Court of Cassation, No. 14-26.279
Court of Cassation, First Civil Chamber, 16 December 2015, No. 14-26.279
Challenged decision: Paris Court of Appeal, Pole 1, First Chamber, 14 October 2014, No. 13/13459
COLUMBUS HOLDINGS FRANCE
COLUMBUS ACQUISITIONS INC
Vs.
S.A. AUTO-GUADELOUPE INVESTISSEMENT
CARIBBEAN FIBER HOLDINGS LP
BAULAND CARBONI MARTINEZ & ASSOCIÉS
On the sole ground, hereafter annexed:
Whereas, according to the judgment under appeal (Paris, 14 October 2014), the French company AGI, the American company Caribbean Fiber Holdings (CFH), whose capital is wholly owned by the American company Leucadia National Corporation, and the Barbados company Columbus Acquisitions and the French company Columbus Holdings (Colombus) have concluded an agreement concerning the proposed sale by the first two companies to the second of the capital of the French company Global Caribbean Fiber (GCF); AGI having waived the sale, the Columbus companies initiated arbitration proceedings pursuant to the arbitration clause stipulated in the agreement; that, by an award rendered in Bridgetown (Barbados) on 27 March 2011, the sole arbitrator, Mr.

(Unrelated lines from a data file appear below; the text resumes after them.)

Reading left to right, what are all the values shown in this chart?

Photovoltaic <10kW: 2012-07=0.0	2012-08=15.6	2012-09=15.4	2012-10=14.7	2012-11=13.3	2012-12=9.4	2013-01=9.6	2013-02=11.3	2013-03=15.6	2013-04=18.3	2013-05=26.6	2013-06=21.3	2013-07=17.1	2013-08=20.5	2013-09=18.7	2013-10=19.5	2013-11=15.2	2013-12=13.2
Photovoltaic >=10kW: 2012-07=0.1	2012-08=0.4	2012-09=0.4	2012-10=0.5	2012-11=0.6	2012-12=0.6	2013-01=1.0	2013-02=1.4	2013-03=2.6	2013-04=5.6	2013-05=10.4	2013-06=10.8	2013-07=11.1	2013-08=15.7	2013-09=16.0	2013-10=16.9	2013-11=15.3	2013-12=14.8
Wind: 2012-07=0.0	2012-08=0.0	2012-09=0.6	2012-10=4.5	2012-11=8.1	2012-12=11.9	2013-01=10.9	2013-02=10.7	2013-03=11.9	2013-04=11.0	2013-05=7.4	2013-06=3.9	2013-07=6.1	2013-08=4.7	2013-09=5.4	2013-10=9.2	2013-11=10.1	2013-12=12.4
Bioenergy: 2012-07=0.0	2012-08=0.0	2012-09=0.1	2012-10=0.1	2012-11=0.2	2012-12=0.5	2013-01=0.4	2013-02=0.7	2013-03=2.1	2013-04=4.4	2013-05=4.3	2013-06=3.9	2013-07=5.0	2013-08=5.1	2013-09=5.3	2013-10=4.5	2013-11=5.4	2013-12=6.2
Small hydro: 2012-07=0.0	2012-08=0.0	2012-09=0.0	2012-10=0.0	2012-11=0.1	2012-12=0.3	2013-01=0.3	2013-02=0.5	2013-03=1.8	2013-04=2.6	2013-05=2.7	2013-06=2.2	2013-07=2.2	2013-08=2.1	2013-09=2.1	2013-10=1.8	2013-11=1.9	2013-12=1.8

X…, decided that AGI breached the agreement and referred the claims for damages and costs of the proceedings to a later award; that AGI and its agents, ex-officio, appealed the order granting the enforcement (in French Exequatur) of the award;
Whereas the Columbus companies object to the decision which overturns this order;
Whereas the judgment notes that in September 2009, the sole arbitrator issued a declaration of independence stating that Fasken Martineau, in which he was practicing as a lawyer, was not currently providing advice to Leucadia National Corporation; he noted that on 15 December 2010, Fasken Martineau’s website published the information, which was picked up in January 2011 by a business magazine for lawyers, that Leucadia National Corporation sold its interest in a Canadian copper mine. The website also indicated that Leucadia National Corporation was assisted in this transaction, which had been underway since 2005, by a team of three lawyers from Fasken Martineau and that the proceedings before M. X…, had been closed since August 2010 and the case was under advisement at the time the existence of this advisory role was made public. The Court of Appeal pointed out that the arbitrator did not mention this in his declaration of independence and that the fact was not known to AGI prior to the beginning of the arbitration. The court of appeal also noted that, during the arbitration proceedings, the obligation to investigate Mr. X…’s independence did not burden AGI, given the guarantees he provided in his declaration. Mr. X… did not reveal a transaction that was clearly important for the firm, given the wide publicity given by the firm. The Court of Appeal concluded exactly from this that these circumstances, which were unknown to AGI, were such as to reasonably doubt the arbitrator’s independence and impartiality. The Court of Appeal inferred that the arbitral tribunal was improperly constituted; that the ground of appeal, which, in its first part, criticised an erroneous but overabundant reason for the ruling, could not be upheld ;
FOR THESE REASONS:
DISMISSES the appeal;
Orders the companies Columbus Acquisitions and Columbus Holdings France to pay the costs;
In view of article 700 of the Code of Civil Procedure, dismisses their request and orders them to pay to the AGI company and its representatives, ex-officio, the total sum of EUR 5,000;
Thus concluded and judged by the Court of Cassation, First Civil Chamber, and pronounced by the Chairman in his public hearing of sixteenth of December two thousand and fifteen.